Специально для родителей мальчиков
Есть еще один очень важный аспект, связанный с началом школьного обучения. Он касается исключительно мальчиков. Я уже отметил, что в этот период ребенок начинает идентифицироваться со своим полом на поведенческом уровне. Он учится тому, что есть мужчина или женщина, наблюдая за поведением родителя своего пола и воспроизводя соответствующую модель поведения. Поскольку значительную часть своей жизни младший школьник проводит вне контакта со своими реальными родителями, но все еще нуждается в их опеке, он ищет замещающую фигуру. Вполне очевидно, что такой фигурой для первоклассника (и не только) как бы автоматически становится учитель.
Между тем практически сто процентов учителей начальных классов в нашей школе — женщины. В результате мальчики сталкиваются с серьезным конфликтом. Они идентифицируют себя с папой и хотят быть мужчинами.
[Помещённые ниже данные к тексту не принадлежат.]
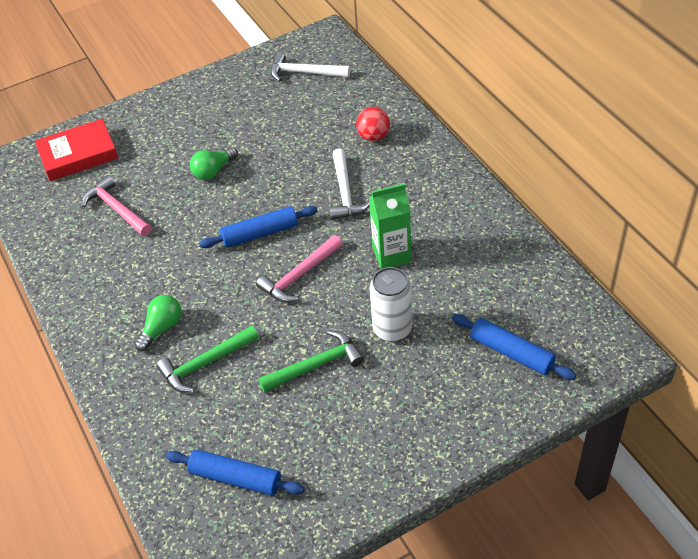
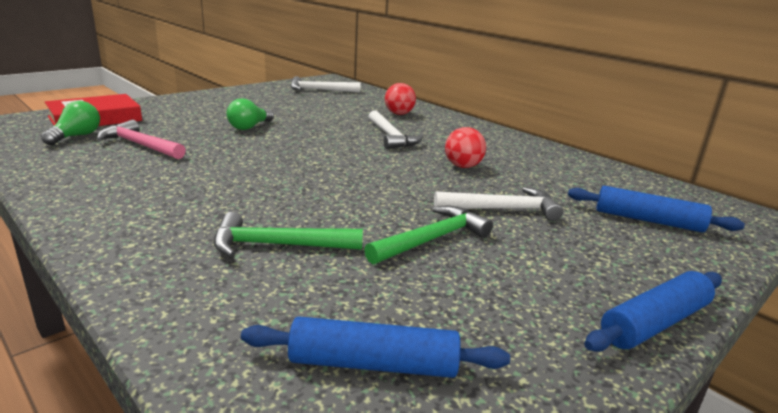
camera: 20 degrees left, 25 degrees down
green light bulb [135,295,182,352] -> green light bulb moved to [41,101,100,145]
green hammer [156,326,259,392] -> green hammer turned 45 degrees clockwise [214,212,363,257]
blue rolling pin [199,206,317,248] -> blue rolling pin moved to [584,271,722,352]
pink hammer [256,235,343,302] -> none
green carton [369,183,411,269] -> red ball [445,127,486,168]
white can [370,267,412,342] -> white hammer [434,187,563,221]

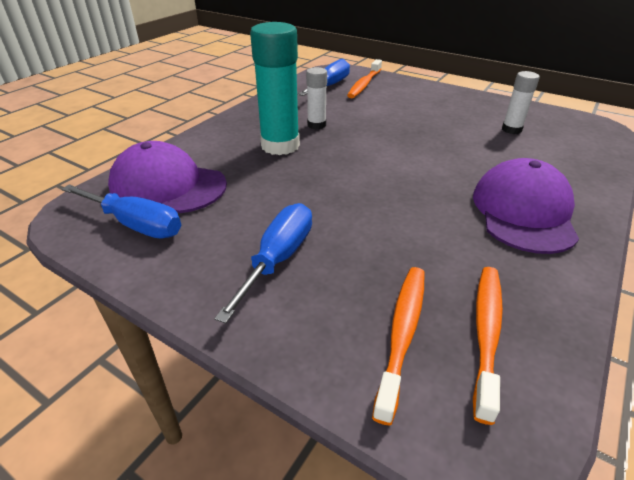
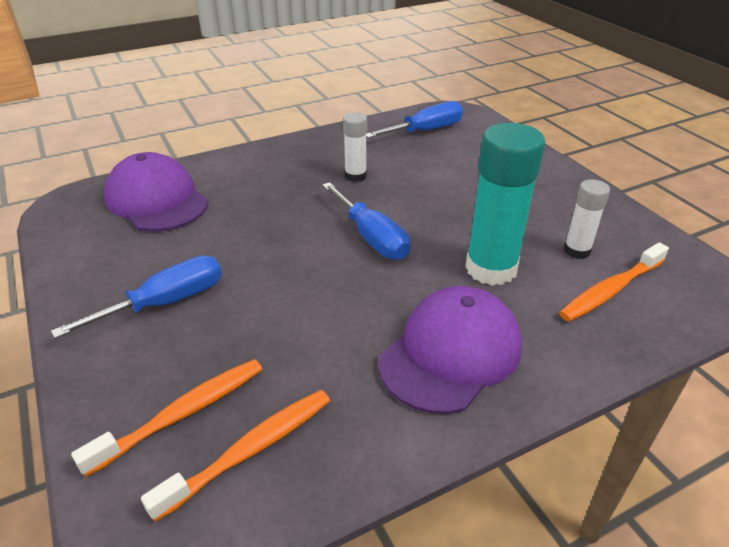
camera: 30 degrees right, 0 degrees up
blue screwdriver [62,184,181,239] -> blue screwdriver moved to [322,182,410,260]
turquoise glue stick [250,22,300,155] -> turquoise glue stick moved to [465,123,545,286]
orange toothbrush [347,59,382,98] -> orange toothbrush moved to [559,242,669,322]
При этом в шесть-семь лет у них еще самое смутное представление о содержании этого понятия. О том, что такое мужское поведение. Единственное, что они знают наверняка, — это то, что мужчины отличаются от женщин и, следовательно, должны вести себя не так, как женщины.
Поэтому большинство мальчиков-первоклассников, имея перед глазами почти исключительно женские способы поведения, начинают осваивать свою мужскую роль методом “от противного”. То есть не так, как женщины. Не случайно едва ли не самым страшным оскорблением в мальчишеской среде в этом возрасте является указание на то, что кто-то делает нечто (бьет по мячу, поет, дерется, зубрит) “как девчонка”. Такое отношение — все, что делают женщины, неправильно и не соответствует мужскому достоинству, — распространяется не только на соседку по парте, но и (неосознанно, разумеется) на учительницу. Именно поэтому в начальной школе мальчики, как правило, менее прилежны и успешны, чем девочки. В основе этого лежит подсознательное убеждение, что поскольку учительница — женщина, то знания и вообще всякая интеллектуальная деятельность есть занятие сугубо женственное, не достойное настоящего мужчины. Более того, не достойно настоящего мужчины все или почти все, что одобряется учительницей. Не случайно ученики, которые не могут похвастать хорошими оценками, чье поведение вызывает бесконечные нарекания, куда более уважаемы и авторитетны в среде одноклассников, чем “пай- мальчики”.